York's 2 Signal Regiment is in charge of all the telecommunications for Camp Bastion.

Their large well air-conditioned offices with flat screen computer monitors and fibre-optic broadband could be an office based in the UK.

Six plasma screens on the wall show the networks they monitor, both in camp and internationally.

Troops who have brought laptops or smart phones have wireless internet at their fingertips thanks to Paradigm cards issued to the forces to communicate with family and friends back home.

SIM cards are removed from mobile phones to prevent the enemy hacking people's personal information and targetting families back home.

There are phone and internet cabins troops can also access, except during Operation Minimise, when communications with the outside world are restricted while military authorities inform the family of a fallen soldier.

For a camp in the middle of the desert, this infrastructure is impressive.

I had expected the facilities to be more austere, rather like the single temperamental cable installed in the press tent.

But a sergeant major laughs when I speak of good facilities.

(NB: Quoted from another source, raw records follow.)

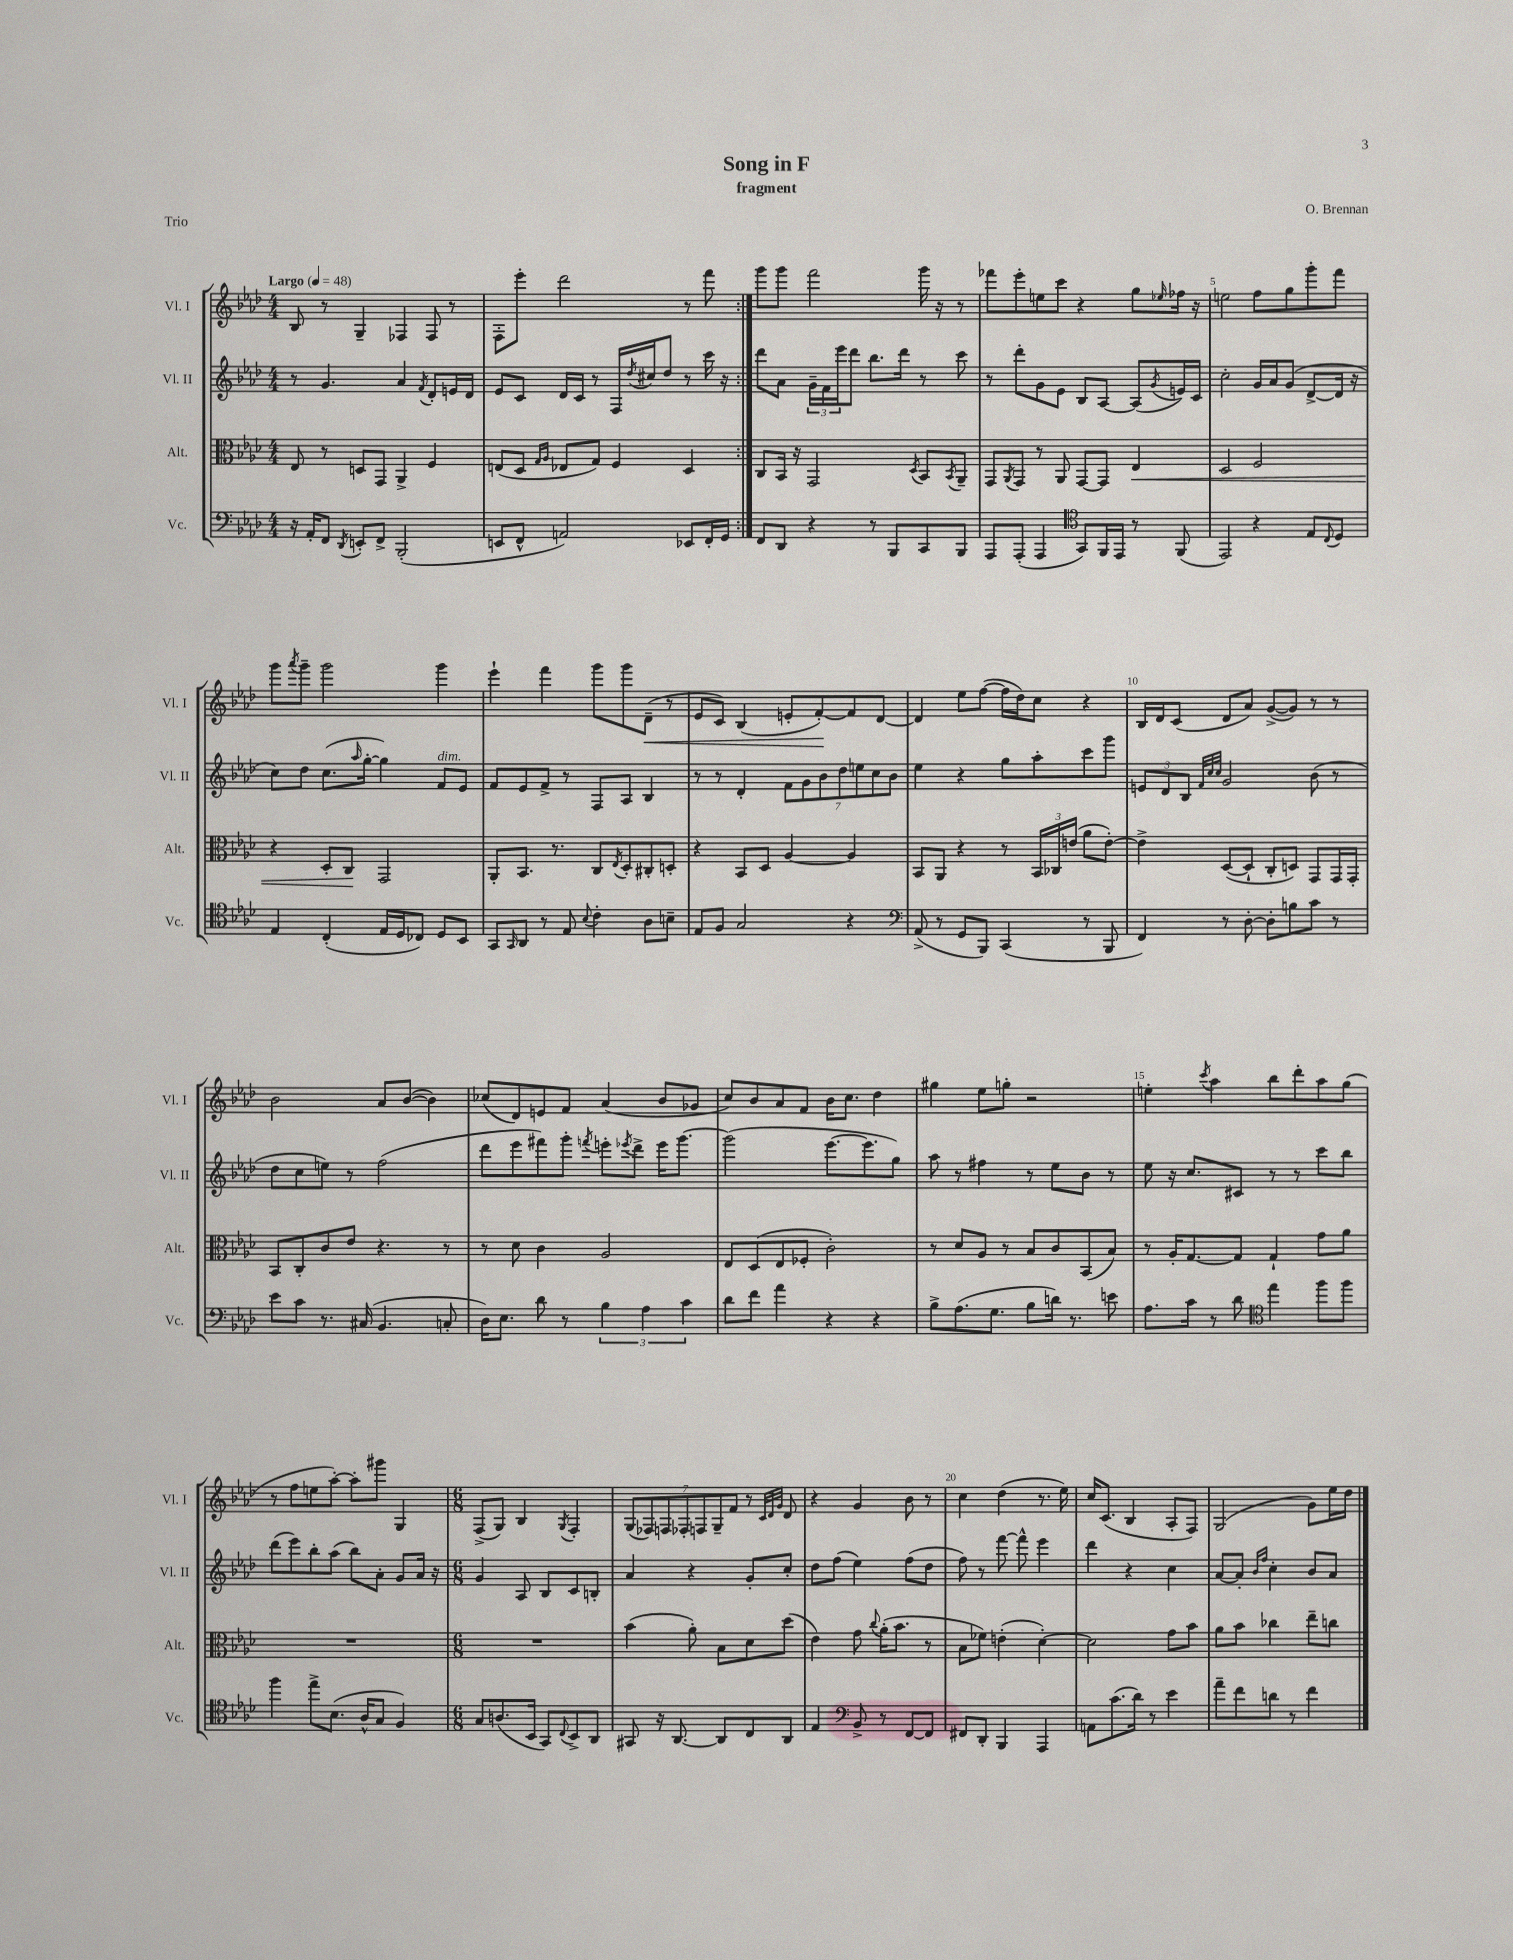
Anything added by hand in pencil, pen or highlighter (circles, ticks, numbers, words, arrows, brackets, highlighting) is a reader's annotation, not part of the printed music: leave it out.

**kern	**kern	**kern	**kern
*staff4	*staff3	*staff2	*staff1
*clefF4	*clefC3	*clefG2	*clefG2
*k[b-e-a-d-]	*k[b-e-a-d-]	*k[b-e-a-d-]	*k[b-e-a-d-]
*M4/4	*M4/4	*M4/4	*M4/4
*MM48	*MM48	*MM48	*MM48
16r	8E-/	8r	8B-/
16AA-'/LK	.	.	.
8FF/J	8r	4.g/	8r
8qDD-/	.	.	.
8EE'/L	8D/L	.	4G~/
8FF^/J	8GG/J	.	.
(2BBB-'/	4AA-^/	4a-/	4F-/
.	.	8qf/	.
.	4F/	8d-'/L	8F-/
.	.	16e/L	8r
.	.	16d-/JJ	.
=	=	=	=
8EE/L	(8E/L	8e-/L	8F'\L
8FF^^/J	8D-/J	8c/J	8eee-'\J
.	16qqG/LL	.	.
.	16qqA-/JJ	.	.
2AA/)	8E-/L	16d-/LL	2ddd-\
.	.	16c/JJ	.
.	8G/J)	8r	.
.	4F/	16F/LL	.
.	.	8qdd-/	.
.	.	16cc#/J	.
.	.	8dd-/J	.
8EE-/L	4D-/	8r	8r
16FF'/L	.	16ccc\	8fff\
16GG/JJ	.	16r	.
=:|!	=:|!	=:|!	=:|!
8FF/L	8C/L	8ddd-\L	8ggg\L
8DD-/J	16BB-/Jk	8a-\J	8ggg\J
.	16r	.	.
4r	2GG/	24g~\LL	2fff\
.	.	24f\	.
.	.	24eee-\J	.
.	.	8ddd-\J	.
8r	.	8.bb-\L	.
8BBB-/L	.	.	.
.	.	16ddd-\Jk	.
.	8qD-/	.	.
8CC/	8BB-/L	8r	16ggg\
.	.	.	16r
.	8qBB-/	.	.
8BBB-/J	8AA-~/J	8ccc\	8r
=	=	=	=
8AAA-/L	8GG/L	8r	8fff-\L
.	8qAA-/	.	.
(8AAA-'/J	8GG/J	8ddd-'\L	8eee-'\
4AAA-/	8r	8g\	8ee\
.	8AA-/	8e-\J	8ccc\J
*clefC4	*	*	*
8GG/L)	[8GG/L	8B-/L	4r
16FF/L	8GG/]J	[8A-/J	.
16EE-/JJ	.	.	.
8r	4E-/	(8A-/]L	8gg\L
.	.	8qg/	16qqee-/
(8FF/	.	16e/L)	16ff-\Jk
.	.	16c/JJ	16r
=	=	=	=
2EE-/)	2D-/	2cc'\	2ee\
4r	2F/	16g/LL	8ff\L
.	.	16a-/J	.
.	.	(8g/J	8gg\
8E-/L	.	[8d-^/L	8ggg'\
8qqC/	.	.	.
8D-/J	.	16d-/]Jk	8fff\J
.	.	16r	.
=	=	=	=
4E-/	4r	8cc\L)	8ggg\L
.	.	.	8qaaa-/
.	.	8dd-\J	8ggg~\J
(4C'/	8D-'/L	(8.cc\L	2ggg\
.	8C/J	.	.
.	.	16qqaa-/	.
.	.	[16gg'\Jk	.
16E-/LL	2GG/	4gg\])	.
16D-/J	.	.	.
8C-/J)	.	.	.
8D-/L	.	8f/L	4ggg\
8BB-/J	.	8e-/J	.
=	=	=	=
8GG/L	8AA-'/L	8f/L	4eee-`\
16qqGG/	.	.	.
8AA-/J	8.BB-/J	8e-/	.
8r	.	8f^/J	4fff\
.	8.r	.	.
8E-/	.	8r	.
8qqB-/	.	.	.
4c'\	8C/L	8F/L	8ggg\L
.	8qE-/	.	.
.	8D-'/	8A-/J	8ggg\
8A-\L	8C#'/	4B-/	(8d-~\J
8B~\J	8D'/J	.	8r
=	=	=	=
8E-/L	4r	8r	8e-/L
8F/J	.	8r	8c/J)
2G/	8BB-/L	4d-'/	(4B-/
.	8D-/J	.	.
.	[4A-/	14f\L	8e'/L
.	.	14g\	.
.	.	.	[8f'/)
.	.	14b-\	.
.	.	14dd-\	.
4r	4A-/]	.	8f/]
.	.	14ee\	.
.	.	14cc\	.
.	.	.	[8d-/J
.	.	14b-\J	.
=	=	=	=
*clefF4	*	*	*
(8AA-^/	8BB-/L	4ee-\	4d-/]
8r	8AA-/J	.	.
8GG/L	4r	4r	8ee-\L
8BBB-/J)	.	.	([8ff\J
(4CC/	8r	8gg\L	16ff\]LL
.	.	.	16dd-\J)
.	24BB-/LL	8aa-'\	8cc\J
.	24C-/	.	.
.	(24e/JJ	.	.
8r	8a-\L	8ccc\	4r
8BBB-/	[8e'\J)	8ggg\J	.
=	=	=	=
4FF/)	4e^\]	12e/L	16B-/LL
.	.	.	16d-/J
.	.	12d-/	.
.	.	.	(8c/J
.	.	12B-/J	.
.	.	32qqf/LLL	.
.	.	32qqcc/	.
.	.	32qqcc/JJJ	.
8r	([8D-/L	2g/	8d-/L
[8D-'\	8D-`/]J	.	8a-/J)
8D-'\]L	8C'/L	.	([8g^/L
8B\	8D/J)	.	8g/]J)
8c\J	8GG/L	(8b-\	8r
8r	16GG/L	8r	8r
.	16GG'/JJ	.	.
=	=	=	=
8e-\L	8BB-/L	8dd-\L	2b-\
8c\J	8C'/	8cc\	.
8.r	8c/	8ee\J)	.
.	8e-/J	8r	.
(16C#/	.	.	.
4.BB-/	4.r	(2ff\	8a-/L
.	.	.	([8b-/J
.	.	.	4b-\])
8C'/	8r	.	.
=	=	=	=
16D-\LK)	8r	8ddd-\L	(8cc-/L
8.E-\J	.	.	.
.	8d-\	8eee-\	8d-/)
8d-\	4c\	8fff#\)	8e/
8r	.	8ggg'\J	8f/J
.	.	8qfff/	.
6B-\	2A-/	8eee'\L	(4a-/
.	.	8qeee-/	.
.	.	8ddd-^\J	.
6A-\	.	.	.
.	.	16eee-\LK	8b-/L
.	.	[8.ggg\J	.
6c\	.	.	.
.	.	.	8g-/J
=	=	=	=
8d-\L	8E-/L	(2ggg\]	8cc/L)
8f\J	(8D-/	.	8b-/
4a-\	8E-/	.	8a-/
.	8F-'/J	.	8f/J
4r	2c'\)	[8.eee-\L	16b-\LK
.	.	.	8.cc\J
.	.	8.eee-\]	.
4r	.	.	4dd-\
.	.	8gg\J)	.
=	=	=	=
8B-^\L	8r	8aa-\	4gg#\
(8.A-\	8d-/L	8r	.
.	8A-/J	4ff#\	8ee-\L
8.G\J	.	.	.
.	8r	.	8gg'\J
8B-\L	8B-/L	8r	2r
16d\Jk)	8c/	8ee-\L	.
8.r	.	.	.
.	(8BB-/	8b-\J	.
8e\	8B-/J)	8r	.
=	=	=	=
8.A-\L	8r	8ee-\	4ee'\
.	16A-'/LK	16r	.
16c\Jk	[8.G/	8.cc/L	.
.	.	.	8qccc/
8r	.	.	4aa-\
8d-\	8G/]J	8c#/J	.
*clefC4	*	*	*
4ee-\	4G`/	8r	8bb-\L
.	.	8r	8ddd-'\
8ff\L	8g\L	8ccc\L	8aa-\
8ff\J	8a-\J	8bb-\J	(8gg\J
=	=	=	=
4ff\	1r	(8ddd-\L	8r
.	.	8eee-\)	8ff\L
8ee-^\L	.	8bb-'\	8ee\
(8.B-\J	.	(8aa-\J	[8aa-'\J)
.	.	8bb-\L)	8aa-'\]L
16A-^^/LK	.	.	.
8G/J	.	8a-'\J	8ggg#\J
4F/)	.	8g/L	4G/
.	.	16a-/Jk	.
.	.	16r	.
=	=	=	=
*M6/8	*M6/8	*M6/8	*M6/8
8G/L	2.r	4g/	(8F^/L
(8.A/	.	.	8G/J)
.	.	8A-/	4B-/
16BB-/Jk	.	.	.
8GG/L)	.	8B-/L	.
8qqC/	.	.	8qG/
8BB-^/	.	8c/	4F'/
8AA-/J	.	8B'/J	.
=	=	=	=
8GG#/	(4b-\	4a-/	(14G/L
.	.	.	14F-/)
16r	.	.	.
.	.	.	14F/
[8.AA-/	.	.	.
.	.	.	14F-'/
.	8a-'\)	4r	.
.	.	.	14F/
.	.	.	14G~/
8AA-/]L	8B-\L	.	.
.	.	.	14f/J
8C/	8d-\	8g'/L	8r
.	.	.	32qqc/LLL
.	.	.	32qqd-/
.	.	.	32qqg/JJJ
8AA-/J	(8dd-\J	8cc'/J	8d-/
=	=	=	=
4E-/	4e-\)	8dd-\L	4r
.	.	(8ff\J	.
*clefF4	*	*	*
8BB-^/	8g\	4ee-\)	4g/
.	8qqcc/	.	.
8r	(16a-'\LK	.	.
.	8.b-\J	.	.
[8FF/L	.	(8ff\L	8b-\
8FF/]J	8r	8dd-\J	8r
=	=	=	=
8FF#/L	8B-\L	8ff\)	4cc\
8DD-'/J	8f-\J)	8r	.
4BBB-/	(4e'\	[8fff\	(4dd-\
.	.	8fff^^\]	.
4AAA-/	[4d-'\)	4eee-\	8.r
.	.	.	16ee-\)
=	=	=	=
8AA\L	2d-\]	4ddd-\	16cc/LK
.	.	.	(8.c/J
(8.c\	.	.	.
.	.	4r	4B-/
16d-\Jk)	.	.	.
8r	.	.	.
4e-\	8g\L	4cc\	8A-'/L
.	8b-\J	.	8F/J)
=	=	=	=
8a-~\L	8a-\L	[8a-/L	(2G/
8f\	8b-\J	8a-'/]J	.
.	.	16qqb-/LL	.
.	.	16qqff/JJ	.
8d\J	4cc-\	4cc'\	.
8r	.	.	.
4f\	8ee-~\L	8b-/L	8g\L)
.	8cc\J	8a-/J	16ee-\L
.	.	.	16dd-\JJ
==	==	==	==
*-	*-	*-	*-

The camp's international telecomms is state of the art, but the IT infrastructure in his office must be something like ours. Compared to Kabul, it's nothing, he says.

I speak to a young lad whose job it is to run the helpdesk. He's the IT guy, like in any other company, who gets the abuse when things go wrong.

There are signs on the door saying any person of any rank abusing staff will be asked to leave. He works long hours and misses his girlfriend terribly.

Another of the IT guys tells me he feels safe within Camp Bastion and says he's embarrassed when people consider him brave for serving in Afghanistan. He says he doesn't feel he deserves the medal bestowed upon him for his service out here.

This is a recurrent theme I get from some of the troops who stay in camp. Their jobs are mundane, they work hard and they miss home. And they seem to almost feel guilty they're not going out on the ground.

It's funny that the guys going out on the ground seem happier. Their jobs, while dangerous, are glamorous and exciting, and they wouldn't do anything else.